▶ _STORED DATA_
+===+

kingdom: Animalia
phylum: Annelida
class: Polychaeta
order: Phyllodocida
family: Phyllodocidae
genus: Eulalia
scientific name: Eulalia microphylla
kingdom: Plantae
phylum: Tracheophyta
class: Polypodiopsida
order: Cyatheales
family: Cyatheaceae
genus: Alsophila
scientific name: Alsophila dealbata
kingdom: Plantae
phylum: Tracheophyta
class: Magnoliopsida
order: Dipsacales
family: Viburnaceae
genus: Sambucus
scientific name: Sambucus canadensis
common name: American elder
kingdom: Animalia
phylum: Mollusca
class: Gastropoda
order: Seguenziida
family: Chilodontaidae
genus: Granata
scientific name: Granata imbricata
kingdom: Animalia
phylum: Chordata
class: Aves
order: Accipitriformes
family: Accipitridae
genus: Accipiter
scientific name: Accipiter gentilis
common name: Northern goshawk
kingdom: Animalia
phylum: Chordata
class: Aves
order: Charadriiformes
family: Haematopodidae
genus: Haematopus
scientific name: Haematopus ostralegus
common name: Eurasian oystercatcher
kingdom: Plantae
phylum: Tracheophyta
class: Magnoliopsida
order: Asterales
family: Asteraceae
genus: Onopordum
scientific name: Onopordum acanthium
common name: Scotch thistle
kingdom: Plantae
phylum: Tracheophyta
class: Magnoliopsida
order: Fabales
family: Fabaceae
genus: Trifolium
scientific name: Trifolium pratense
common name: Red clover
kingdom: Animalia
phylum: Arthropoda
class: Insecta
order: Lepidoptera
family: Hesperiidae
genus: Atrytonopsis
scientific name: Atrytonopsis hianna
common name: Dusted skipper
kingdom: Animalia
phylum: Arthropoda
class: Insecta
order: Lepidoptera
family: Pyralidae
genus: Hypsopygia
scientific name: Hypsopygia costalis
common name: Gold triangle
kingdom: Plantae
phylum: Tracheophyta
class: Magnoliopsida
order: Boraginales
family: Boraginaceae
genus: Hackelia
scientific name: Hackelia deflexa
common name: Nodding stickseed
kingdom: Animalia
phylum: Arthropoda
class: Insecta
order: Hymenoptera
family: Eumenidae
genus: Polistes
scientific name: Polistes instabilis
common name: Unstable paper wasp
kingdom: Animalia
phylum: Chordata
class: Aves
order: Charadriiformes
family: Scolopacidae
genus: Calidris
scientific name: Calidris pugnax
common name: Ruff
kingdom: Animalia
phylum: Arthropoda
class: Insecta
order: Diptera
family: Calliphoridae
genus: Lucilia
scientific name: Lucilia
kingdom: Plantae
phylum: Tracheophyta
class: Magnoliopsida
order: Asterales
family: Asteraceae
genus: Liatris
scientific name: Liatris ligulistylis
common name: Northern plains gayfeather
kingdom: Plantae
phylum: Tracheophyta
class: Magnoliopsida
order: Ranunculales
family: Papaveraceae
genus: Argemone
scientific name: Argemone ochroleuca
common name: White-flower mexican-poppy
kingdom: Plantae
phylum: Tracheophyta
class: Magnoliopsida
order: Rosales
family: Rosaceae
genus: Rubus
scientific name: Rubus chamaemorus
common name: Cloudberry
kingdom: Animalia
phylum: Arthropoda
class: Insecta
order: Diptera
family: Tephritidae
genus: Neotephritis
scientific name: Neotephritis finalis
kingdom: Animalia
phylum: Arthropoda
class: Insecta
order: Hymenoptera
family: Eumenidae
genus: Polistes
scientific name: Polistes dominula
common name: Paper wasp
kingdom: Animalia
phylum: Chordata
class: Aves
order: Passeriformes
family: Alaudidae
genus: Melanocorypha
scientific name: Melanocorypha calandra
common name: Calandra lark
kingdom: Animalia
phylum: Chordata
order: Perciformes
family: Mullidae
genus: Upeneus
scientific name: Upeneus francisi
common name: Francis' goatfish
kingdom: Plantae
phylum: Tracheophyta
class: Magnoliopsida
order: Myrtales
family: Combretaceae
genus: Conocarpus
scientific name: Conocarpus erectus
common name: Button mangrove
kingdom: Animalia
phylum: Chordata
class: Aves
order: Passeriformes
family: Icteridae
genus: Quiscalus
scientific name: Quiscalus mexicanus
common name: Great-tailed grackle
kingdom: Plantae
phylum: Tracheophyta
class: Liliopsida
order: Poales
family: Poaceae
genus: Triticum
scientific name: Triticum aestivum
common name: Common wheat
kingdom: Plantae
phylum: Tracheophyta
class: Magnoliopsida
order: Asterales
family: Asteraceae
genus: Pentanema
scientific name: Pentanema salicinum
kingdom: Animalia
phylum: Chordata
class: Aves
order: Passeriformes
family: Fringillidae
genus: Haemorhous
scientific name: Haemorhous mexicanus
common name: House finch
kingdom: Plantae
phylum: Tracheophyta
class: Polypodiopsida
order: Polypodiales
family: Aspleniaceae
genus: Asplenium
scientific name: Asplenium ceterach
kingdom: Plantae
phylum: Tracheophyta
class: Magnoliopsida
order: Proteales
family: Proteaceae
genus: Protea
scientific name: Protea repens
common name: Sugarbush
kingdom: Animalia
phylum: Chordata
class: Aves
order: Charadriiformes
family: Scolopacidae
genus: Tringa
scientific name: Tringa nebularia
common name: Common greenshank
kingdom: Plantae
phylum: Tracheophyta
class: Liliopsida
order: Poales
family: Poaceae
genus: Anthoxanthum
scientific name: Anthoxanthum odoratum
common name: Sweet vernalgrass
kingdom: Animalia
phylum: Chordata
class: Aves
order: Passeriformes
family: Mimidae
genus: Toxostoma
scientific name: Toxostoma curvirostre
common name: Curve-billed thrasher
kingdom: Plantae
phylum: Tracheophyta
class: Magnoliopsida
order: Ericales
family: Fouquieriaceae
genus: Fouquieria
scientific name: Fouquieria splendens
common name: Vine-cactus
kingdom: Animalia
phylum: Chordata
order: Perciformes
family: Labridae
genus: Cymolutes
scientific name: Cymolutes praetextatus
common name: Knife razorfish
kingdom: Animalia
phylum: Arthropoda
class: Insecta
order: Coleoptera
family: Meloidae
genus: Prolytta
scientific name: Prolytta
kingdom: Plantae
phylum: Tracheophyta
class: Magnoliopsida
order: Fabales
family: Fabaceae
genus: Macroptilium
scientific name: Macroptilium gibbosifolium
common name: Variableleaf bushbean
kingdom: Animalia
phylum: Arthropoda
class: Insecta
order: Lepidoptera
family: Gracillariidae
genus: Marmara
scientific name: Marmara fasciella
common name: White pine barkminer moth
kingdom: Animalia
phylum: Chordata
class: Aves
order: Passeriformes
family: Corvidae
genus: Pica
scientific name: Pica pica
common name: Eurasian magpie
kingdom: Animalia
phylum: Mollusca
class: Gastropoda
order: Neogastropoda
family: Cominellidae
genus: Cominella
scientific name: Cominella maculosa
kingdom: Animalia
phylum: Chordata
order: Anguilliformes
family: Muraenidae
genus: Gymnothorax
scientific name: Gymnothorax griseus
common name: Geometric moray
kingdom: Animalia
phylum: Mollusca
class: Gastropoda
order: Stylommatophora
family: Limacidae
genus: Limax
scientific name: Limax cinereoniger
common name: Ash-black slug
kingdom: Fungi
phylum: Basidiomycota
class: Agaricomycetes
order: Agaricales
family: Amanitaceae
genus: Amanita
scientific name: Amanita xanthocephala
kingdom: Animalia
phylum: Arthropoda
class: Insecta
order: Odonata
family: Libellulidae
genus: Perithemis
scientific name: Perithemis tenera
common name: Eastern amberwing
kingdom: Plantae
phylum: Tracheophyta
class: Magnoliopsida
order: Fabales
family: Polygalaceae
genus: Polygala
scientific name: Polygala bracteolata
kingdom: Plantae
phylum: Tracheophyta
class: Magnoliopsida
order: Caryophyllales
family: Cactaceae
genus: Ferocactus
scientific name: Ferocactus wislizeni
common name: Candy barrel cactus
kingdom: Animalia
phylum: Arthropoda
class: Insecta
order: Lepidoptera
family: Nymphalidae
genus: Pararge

+===+

▶ _WHAT IS NEEDED_
Reproduce, verbatim, everything in the data above from the line containing "common name: Calandra lark" down to the line containing "genus: Conocarpus", including both of those lines.

▶ _FINAL RESULT_
common name: Calandra lark
kingdom: Animalia
phylum: Chordata
order: Perciformes
family: Mullidae
genus: Upeneus
scientific name: Upeneus francisi
common name: Francis' goatfish
kingdom: Plantae
phylum: Tracheophyta
class: Magnoliopsida
order: Myrtales
family: Combretaceae
genus: Conocarpus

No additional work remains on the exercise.